*Task requirements*
Reproduce the lines of the listing from the line containing "3.5 and 4.0+" through the line containing "or disappear completely.", including both of those lines.

Plain-text document sources:
_____

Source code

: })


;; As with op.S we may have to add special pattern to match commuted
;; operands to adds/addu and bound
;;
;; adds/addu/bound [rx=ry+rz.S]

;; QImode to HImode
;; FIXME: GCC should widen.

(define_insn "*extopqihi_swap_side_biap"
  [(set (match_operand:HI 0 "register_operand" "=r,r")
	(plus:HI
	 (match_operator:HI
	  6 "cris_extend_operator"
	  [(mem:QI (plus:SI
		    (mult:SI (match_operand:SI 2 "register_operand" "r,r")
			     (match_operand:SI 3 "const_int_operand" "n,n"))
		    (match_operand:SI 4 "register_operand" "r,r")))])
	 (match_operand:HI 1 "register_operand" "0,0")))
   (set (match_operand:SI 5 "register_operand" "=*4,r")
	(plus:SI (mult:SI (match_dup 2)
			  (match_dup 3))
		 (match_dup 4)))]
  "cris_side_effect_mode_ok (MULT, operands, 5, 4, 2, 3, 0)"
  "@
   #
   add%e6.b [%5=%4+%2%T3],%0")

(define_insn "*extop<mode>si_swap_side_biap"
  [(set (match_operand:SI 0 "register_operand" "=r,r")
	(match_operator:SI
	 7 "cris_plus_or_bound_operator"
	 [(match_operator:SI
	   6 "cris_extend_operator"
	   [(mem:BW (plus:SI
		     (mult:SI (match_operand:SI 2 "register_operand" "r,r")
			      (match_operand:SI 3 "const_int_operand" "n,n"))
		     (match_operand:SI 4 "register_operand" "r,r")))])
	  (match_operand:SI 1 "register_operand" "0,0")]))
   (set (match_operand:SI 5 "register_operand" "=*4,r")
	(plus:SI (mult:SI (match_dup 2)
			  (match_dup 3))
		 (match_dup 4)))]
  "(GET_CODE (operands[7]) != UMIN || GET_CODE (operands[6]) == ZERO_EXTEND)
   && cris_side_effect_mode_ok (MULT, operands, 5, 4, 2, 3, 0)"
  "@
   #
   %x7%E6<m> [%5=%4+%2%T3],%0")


_____

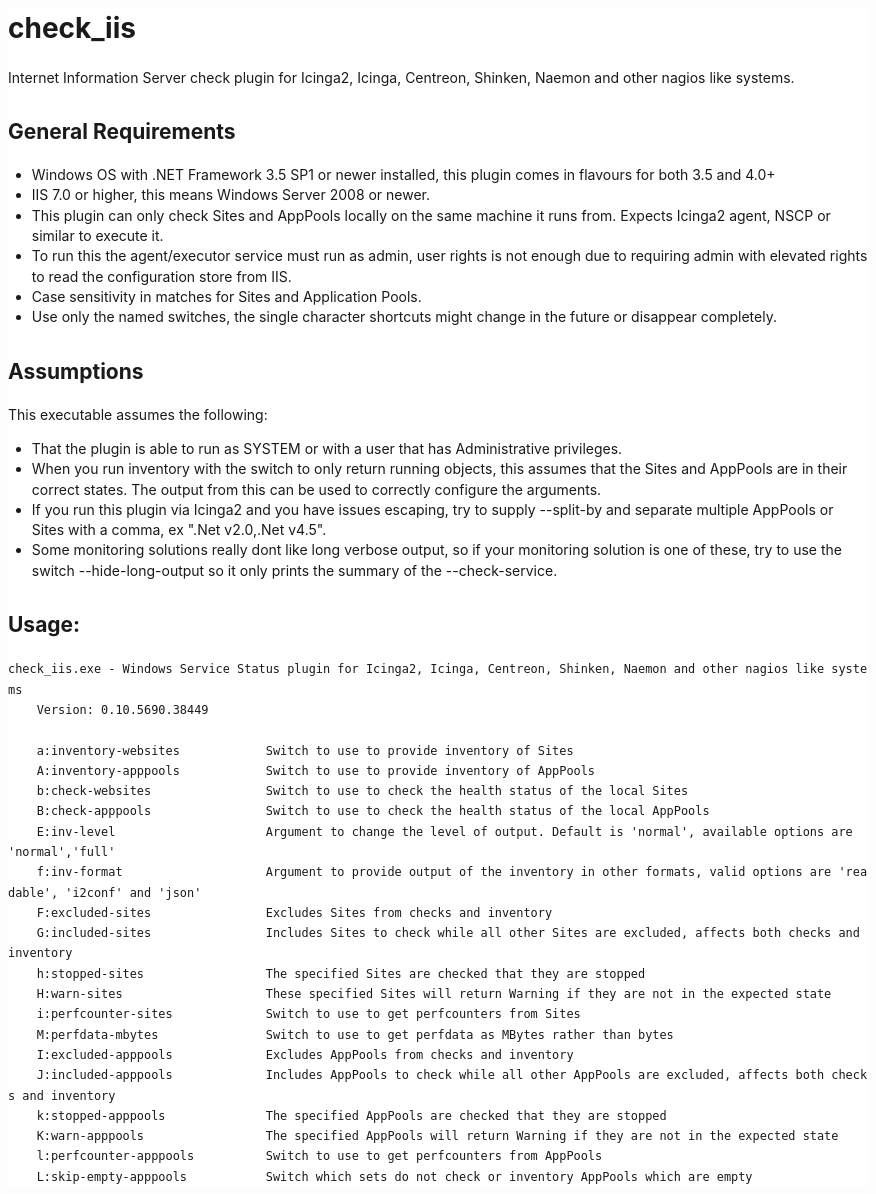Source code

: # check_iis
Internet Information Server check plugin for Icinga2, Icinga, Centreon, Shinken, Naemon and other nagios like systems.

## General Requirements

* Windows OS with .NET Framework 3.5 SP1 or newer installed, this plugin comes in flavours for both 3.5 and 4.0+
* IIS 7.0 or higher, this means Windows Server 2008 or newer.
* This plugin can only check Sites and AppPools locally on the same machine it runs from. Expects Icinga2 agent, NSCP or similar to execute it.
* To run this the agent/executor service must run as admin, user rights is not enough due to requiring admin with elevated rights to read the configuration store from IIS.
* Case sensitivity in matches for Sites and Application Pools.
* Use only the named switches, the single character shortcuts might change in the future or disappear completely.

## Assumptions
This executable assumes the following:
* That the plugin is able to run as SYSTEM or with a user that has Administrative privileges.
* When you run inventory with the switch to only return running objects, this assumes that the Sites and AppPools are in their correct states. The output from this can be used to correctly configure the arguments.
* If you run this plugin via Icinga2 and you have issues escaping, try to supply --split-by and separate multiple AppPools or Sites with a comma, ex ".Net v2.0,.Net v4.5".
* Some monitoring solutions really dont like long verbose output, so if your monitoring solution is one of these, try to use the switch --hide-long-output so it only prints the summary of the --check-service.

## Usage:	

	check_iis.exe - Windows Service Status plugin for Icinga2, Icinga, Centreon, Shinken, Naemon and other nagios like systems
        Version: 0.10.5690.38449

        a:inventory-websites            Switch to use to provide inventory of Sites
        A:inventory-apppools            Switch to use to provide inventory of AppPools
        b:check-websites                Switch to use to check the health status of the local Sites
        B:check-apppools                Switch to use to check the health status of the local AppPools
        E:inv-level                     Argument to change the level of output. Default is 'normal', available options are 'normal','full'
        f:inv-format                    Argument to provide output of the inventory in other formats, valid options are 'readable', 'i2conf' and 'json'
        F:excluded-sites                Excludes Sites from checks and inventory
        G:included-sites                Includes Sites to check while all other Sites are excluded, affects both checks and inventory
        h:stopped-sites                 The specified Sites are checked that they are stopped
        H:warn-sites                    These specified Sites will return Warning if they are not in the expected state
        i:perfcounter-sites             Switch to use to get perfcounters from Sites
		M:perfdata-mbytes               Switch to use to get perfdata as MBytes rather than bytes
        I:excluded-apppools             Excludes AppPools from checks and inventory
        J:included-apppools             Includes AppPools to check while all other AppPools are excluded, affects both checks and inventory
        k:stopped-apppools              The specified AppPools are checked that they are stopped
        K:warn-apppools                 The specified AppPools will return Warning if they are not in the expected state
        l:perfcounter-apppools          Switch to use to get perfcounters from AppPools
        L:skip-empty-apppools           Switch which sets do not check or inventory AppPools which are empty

_____

*Output of the exercise*
* Windows OS with .NET Framework 3.5 SP1 or newer installed, this plugin comes in flavours for both 3.5 and 4.0+
* IIS 7.0 or higher, this means Windows Server 2008 or newer.
* This plugin can only check Sites and AppPools locally on the same machine it runs from. Expects Icinga2 agent, NSCP or similar to execute it.
* To run this the agent/executor service must run as admin, user rights is not enough due to requiring admin with elevated rights to read the configuration store from IIS.
* Case sensitivity in matches for Sites and Application Pools.
* Use only the named switches, the single character shortcuts might change in the future or disappear completely.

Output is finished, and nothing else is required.